Academic-bashers would blame the post-modernists for blurring the line between high and low culture, hence devaluing (at least inadvertently, if not purposefully) the former. I doubt that's the reason. It seems more likely that theorists of that time period were simply intellectualizing the devaluation that was happening everywhere, if your time frame correct. I don't know that much about cultural trends of the past 30 years to claim that's right, but it sounds true. Wouldn't you say that part of the reason people stopped caring about high culture can be traced to the decline in quality of public education coupled with the massive expansion of television?

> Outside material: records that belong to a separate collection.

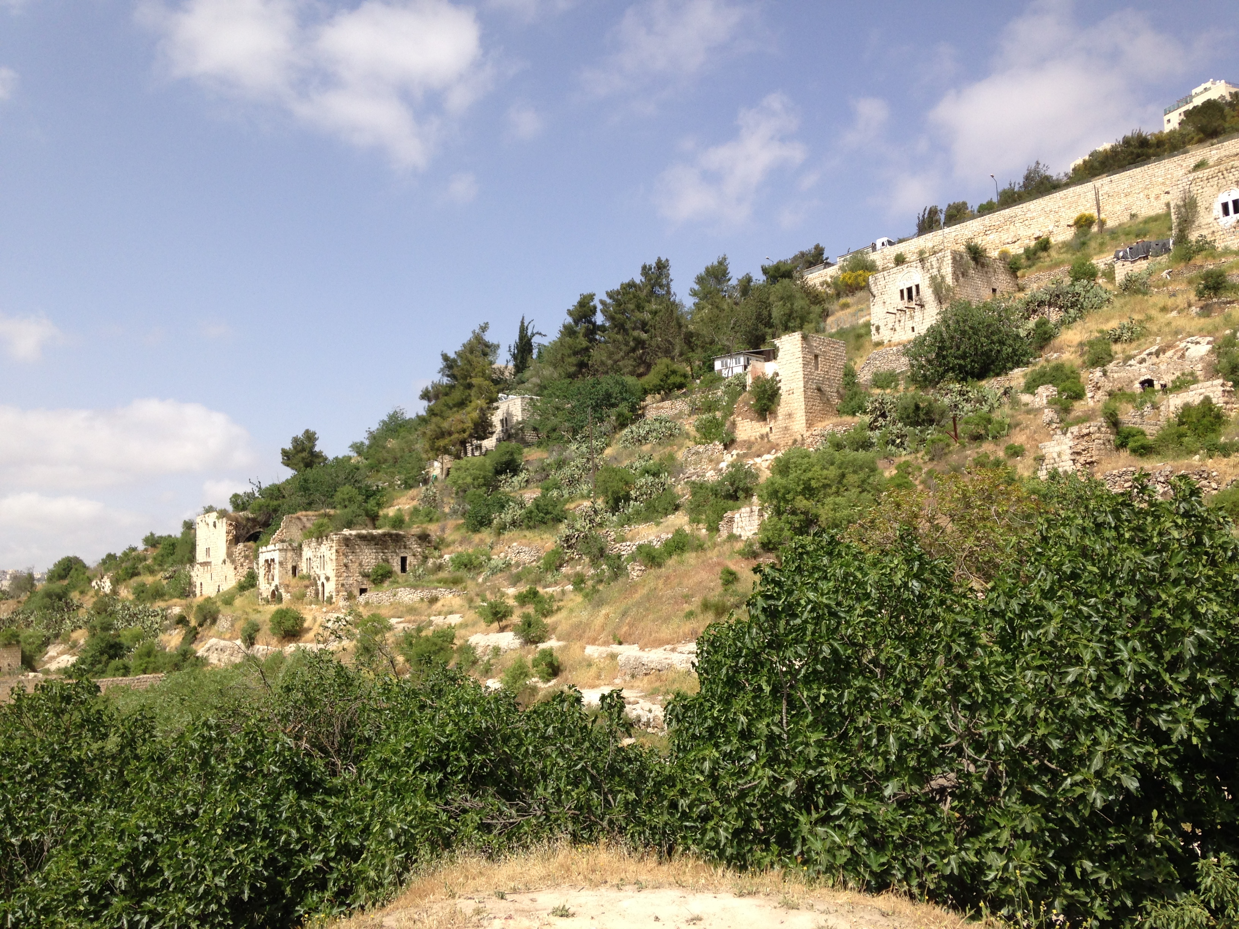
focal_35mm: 33
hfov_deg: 55.4
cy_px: 464
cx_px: 620
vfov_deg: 42.9
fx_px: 1181
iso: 50
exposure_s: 1/1506
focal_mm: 4.12
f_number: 2.4
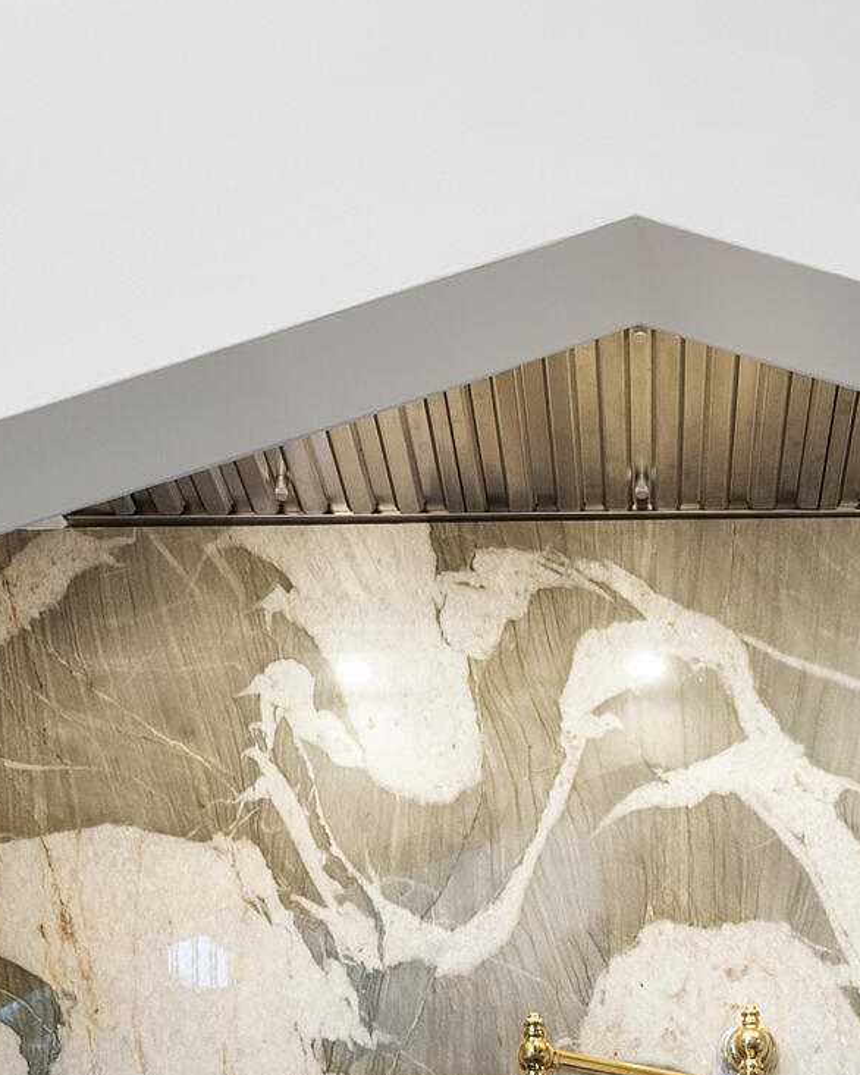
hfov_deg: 29.8
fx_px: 1590
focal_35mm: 50
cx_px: 631
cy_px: 1346
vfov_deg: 30.6
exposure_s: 1/13
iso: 800
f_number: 7.1
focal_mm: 13
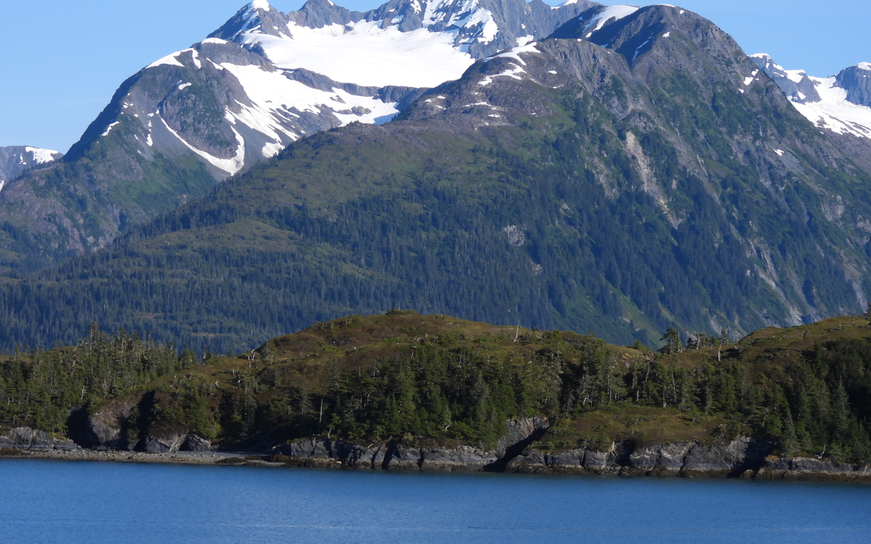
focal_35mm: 144
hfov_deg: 14.5
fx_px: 3418
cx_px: 436
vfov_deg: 9.1
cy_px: 231
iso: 100
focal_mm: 24.1
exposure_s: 1/800
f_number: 4
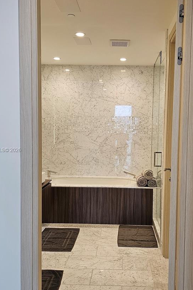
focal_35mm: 35
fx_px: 281
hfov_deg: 37.7
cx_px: 114
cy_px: 150
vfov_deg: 54.4
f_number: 1.7
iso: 125
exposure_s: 1/120
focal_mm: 6.3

t's not all bad. Americans have way more access to consumer services than any other nation, and the poor here can afford far more than the poor elsewhere. There is little class conflict because little besides money seperates the classes. But we decimated our communities--and with the decline of community, I think there is a corresponding decline in virtue and responsibility. I think there is a legitimate argument to be made that city life holds definite advantages over suburban life in terms of the quality of citizens it produces, but that's a difficult issue, since a partisan for suburbia can retort with a family-based argument.

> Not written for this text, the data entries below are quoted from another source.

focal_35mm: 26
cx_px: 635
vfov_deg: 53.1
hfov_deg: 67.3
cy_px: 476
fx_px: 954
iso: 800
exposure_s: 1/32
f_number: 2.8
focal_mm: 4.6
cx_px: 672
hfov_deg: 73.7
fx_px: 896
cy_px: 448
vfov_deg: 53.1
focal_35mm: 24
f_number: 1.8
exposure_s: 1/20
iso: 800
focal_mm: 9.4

Poverty in America means you can only afford a 27" television and one car. Not to pass over the truly impoverished of which there are plenty, but those that are generally considered poor would still be seen as rich by the truly poor around the world. I really don't think access to more consumer services makes up for the decline in respect for education and culture, though. Consumerism can only attend to material needs.

Posted by: mallarme at January 22, 2005 10:58 AM

In all honesty, I doubt public education was ever "better" in the US. Way back in the day, school teachers (and lawyers) usually didn't have any college education.

But I also think television and other consumption-related activities deflated progressive possibilities opened up by material progress. I once read an interview with a disenchanted labor and women's rights activist (she had taken part in the 1919 marches), where she voices her disapointment that the masses waste the precious time produced by determined and difficult activism watching Hollywood Squares, while she and her Progressive contemporaries had read Shakespheare by candlelight after 60 hour workweeks. According to this narrative, the kind of productive proletarian character envisioned by early 20th century activists (which would supposedly emerge with greater human equality) was headed off by the invention of limitless opportunities for mindless consumption.

Whether this is fair or not, I think television has helped popularize models of successful and happy human beings that don't necessarily follow the traditional roads to virtue--education, culture, religion, etc. Television expands society's communications and national cohesion, but it seems to have limited capacity to help sponser productive and socialized human beings.